La technologie qui sous-tend le bitcoin, aujourd’hui 8ème monnaie mondiale, s’apprête à révolutionner échanges et transactions entre particuliers. Caractérisée par l’absence d’intermédiaire comme d’autorité centralisée, la blockchain marque une rupture digitale majeure et ouvre une nouvelle ère, celle de la confiance. Celle-ci reposant sur la collaboration massive des membres du réseau et des techniques de pointe en matière de cryptographie.

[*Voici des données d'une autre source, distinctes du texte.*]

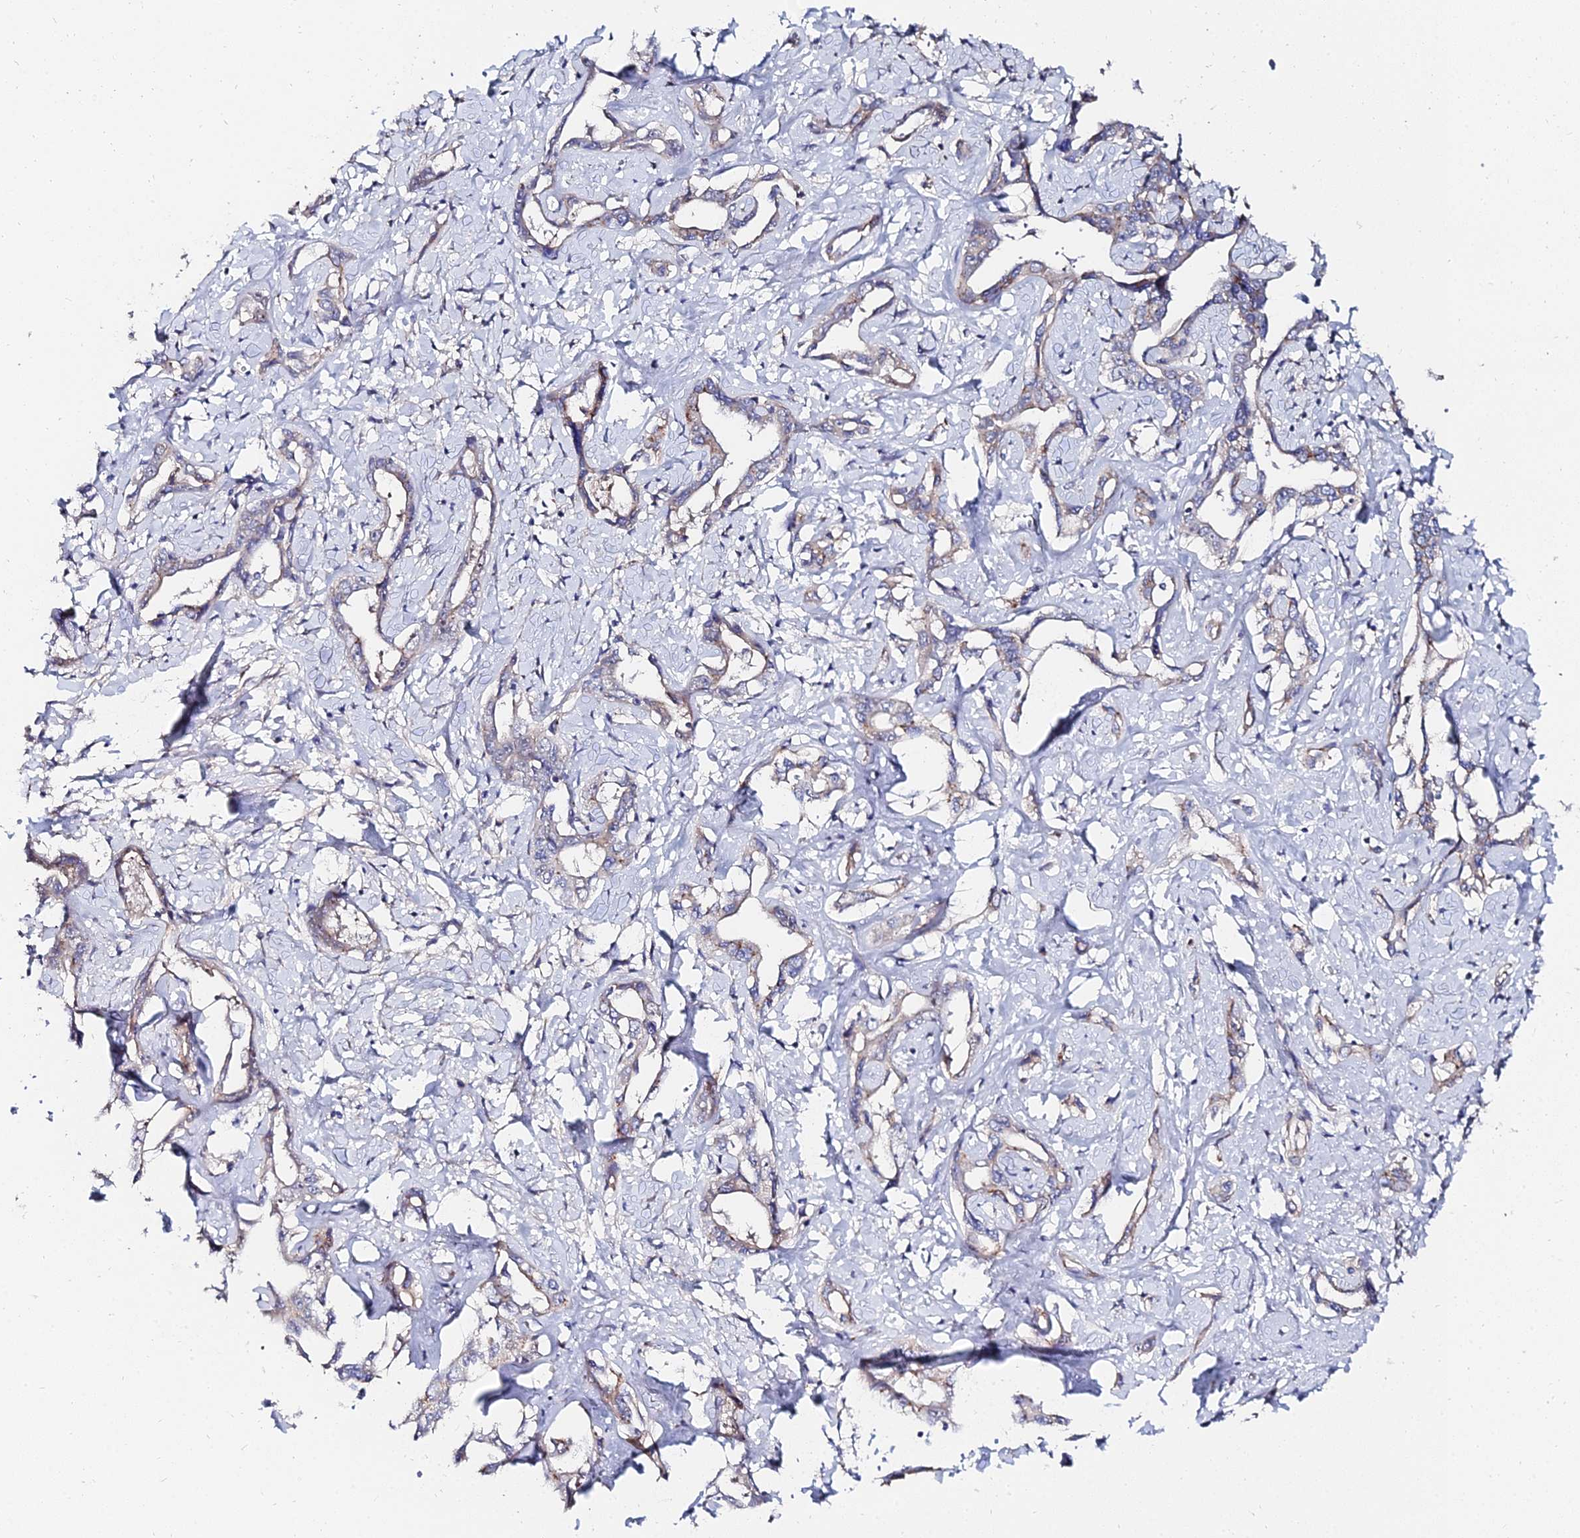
{"staining": {"intensity": "negative", "quantity": "none", "location": "none"}, "tissue": "liver cancer", "cell_type": "Tumor cells", "image_type": "cancer", "snomed": [{"axis": "morphology", "description": "Cholangiocarcinoma"}, {"axis": "topography", "description": "Liver"}], "caption": "Immunohistochemical staining of human liver cancer displays no significant expression in tumor cells. Nuclei are stained in blue.", "gene": "BORCS8", "patient": {"sex": "male", "age": 59}}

L’architecture de la blockchain prévoit que chacun des membres d’un réseau accède depuis son ordinateur à l’ensemble des informations partagées au sein d’un même registre infalsifiable et irrévocable grâce aux moyens cryptographiques mis en place. Ce système présente trois avantages : il limite les intermédiaires, garantit la conformité et la traçabilité des transactions et s’affranchit d’une infrastructure dédiée. En théorie, les usages sont donc légion, depuis l’échange de bitcoins jusqu’aux programmes plus complexes mettant en jeu des organisations décentralisées, en passant par les programmes auto-exécutables. Ces derniers, les smart contracts, ou contrats intelligents, permettent par exemple à une compagnie d’assurance de proposer un contrat spécifique aux professions agricoles. Recueillant les données météorologiques auprès d’une source de confiance – par exemple Météo France – l’application automatise la gestion du contrat, dont éventuellement le règlement d’indemnités.

 

Vers une « blockchain of things » ?

 

Si la monnaie électronique reste pour l’heure la seule application à très grande échelle de la blockchain, les promesses à moyen terme sont très nombreuses. Economie collaborative à grande échelle, réduction drastique des coûts de transactions grâce à la suppression des intermédiaires, développement de services inédits… les perspectives sont réjouissantes. Mais dans les faits, les champs d’application se limitent pour l’heure à quatre domaines : facilitation des échanges financiers, notarisation d’actes et de documents, exécution et certification des workflows, et enfin protection des propriétés numériques… Certains pourtant couplent déjà cette technologie avec l’internet des objets, conscients qu’une « blockchain of things » pourrait réaliser quotidiennement des milliards de transactions de manière automatisée – chaque objet communicant pouvant être assimilé à un membre du réseau. De même, une « blockchain of data » pourrait permettre de simplifier et d’automatiser la gestion des données personnelles.

 

En somme, se préparant au « tsunami » que devrait provoquer l’émergence de cette technologie dans l’ensemble des secteurs, les banques et compagnies d’assurance expérimentent déjà ses possibilités alors que les startups spécialisées se multiplient… Pour se préparer à cette mutation, les entreprises doivent dès à présent se pencher sur les rouages de leur organisation et mettre à plat leurs processus pour déterminer comment tirer parti de ces technologies horizontales, décentralisatrices et sécurisées.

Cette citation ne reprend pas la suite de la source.